[[ Available records, beginning ]]

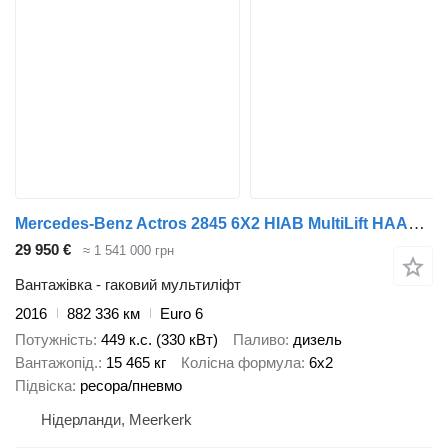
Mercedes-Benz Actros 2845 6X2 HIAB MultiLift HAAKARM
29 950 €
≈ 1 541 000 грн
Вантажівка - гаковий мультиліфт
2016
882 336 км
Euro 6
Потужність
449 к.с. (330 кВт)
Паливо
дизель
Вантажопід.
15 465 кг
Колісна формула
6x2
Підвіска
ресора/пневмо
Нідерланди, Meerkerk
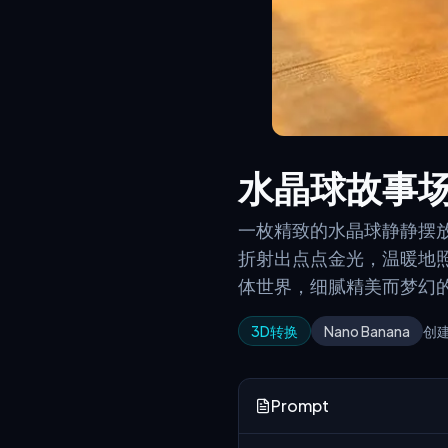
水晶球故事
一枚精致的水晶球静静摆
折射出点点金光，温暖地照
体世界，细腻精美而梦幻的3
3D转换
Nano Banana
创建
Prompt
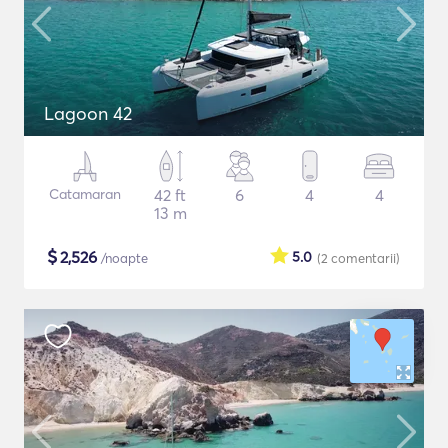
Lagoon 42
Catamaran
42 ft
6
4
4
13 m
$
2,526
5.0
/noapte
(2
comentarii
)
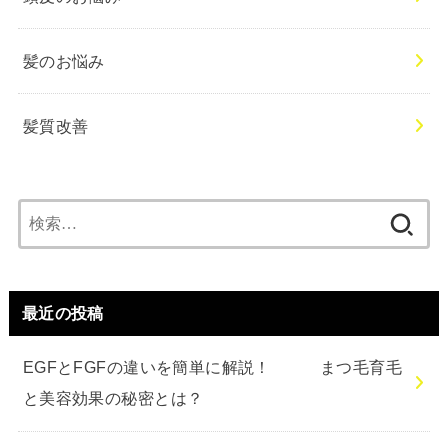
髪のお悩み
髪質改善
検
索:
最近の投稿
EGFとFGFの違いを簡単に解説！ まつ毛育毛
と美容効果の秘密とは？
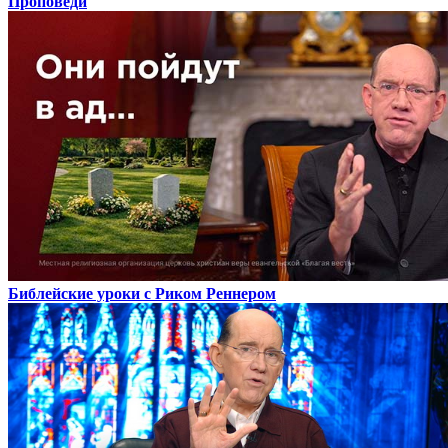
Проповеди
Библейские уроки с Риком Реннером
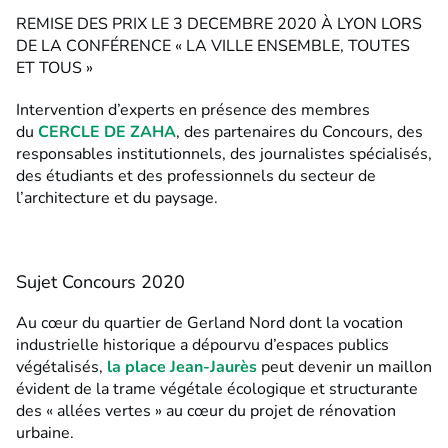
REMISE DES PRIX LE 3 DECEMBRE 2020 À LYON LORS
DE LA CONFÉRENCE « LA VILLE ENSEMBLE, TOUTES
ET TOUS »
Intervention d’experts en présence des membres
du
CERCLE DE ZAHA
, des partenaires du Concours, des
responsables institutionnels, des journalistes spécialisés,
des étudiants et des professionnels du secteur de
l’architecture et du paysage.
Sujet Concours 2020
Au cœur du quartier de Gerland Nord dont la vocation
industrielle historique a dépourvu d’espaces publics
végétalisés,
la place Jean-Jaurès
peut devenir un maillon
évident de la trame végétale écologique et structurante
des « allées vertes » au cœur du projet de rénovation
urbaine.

[[ Available records, end ]]

Your task
Format the text of the entries, from their start through the line containing "Библейские уроки с Риком Реннером", as a JSON list of strings with one string per line. Skip blank lines and leave out the pictures.

Result below
[
  "Mercedes-Benz Actros 2845 6X2 HIAB MultiLift HAAKARM",
  "29 950 €",
  "≈ 1 541 000 грн",
  "Вантажівка - гаковий мультиліфт",
  "2016",
  "882 336 км",
  "Euro 6",
  "Потужність",
  "449 к.с. (330 кВт)",
  "Паливо",
  "дизель",
  "Вантажопід.",
  "15 465 кг",
  "Колісна формула",
  "6x2",
  "Підвіска",
  "ресора/пневмо",
  "Нідерланди, Meerkerk",
  "水晶球故事",
  "一枚精致的水晶球静静摆",
  "折射出点点金光，温暖地照",
  "体世界，细腻精美而梦幻的3",
  "3D转换",
  "Nano Banana",
  "创建",
  "Prompt",
  "Lagoon 42",
  "Catamaran",
  "42 ft",
  "6",
  "4",
  "4",
  "13 m",
  "$",
  "2,526",
  "5.0",
  "/noapte",
  "(2",
  "comentarii",
  ")",
  "髪のお悩み",
  "髪質改善",
  "検",
  "索:",
  "最近の投稿",
  "EGFとFGFの違いを簡単に解説！ まつ毛育毛",
  "と美容効果の秘密とは？",
  "Проповеди",
  "Библейские уроки с Риком Реннером"
]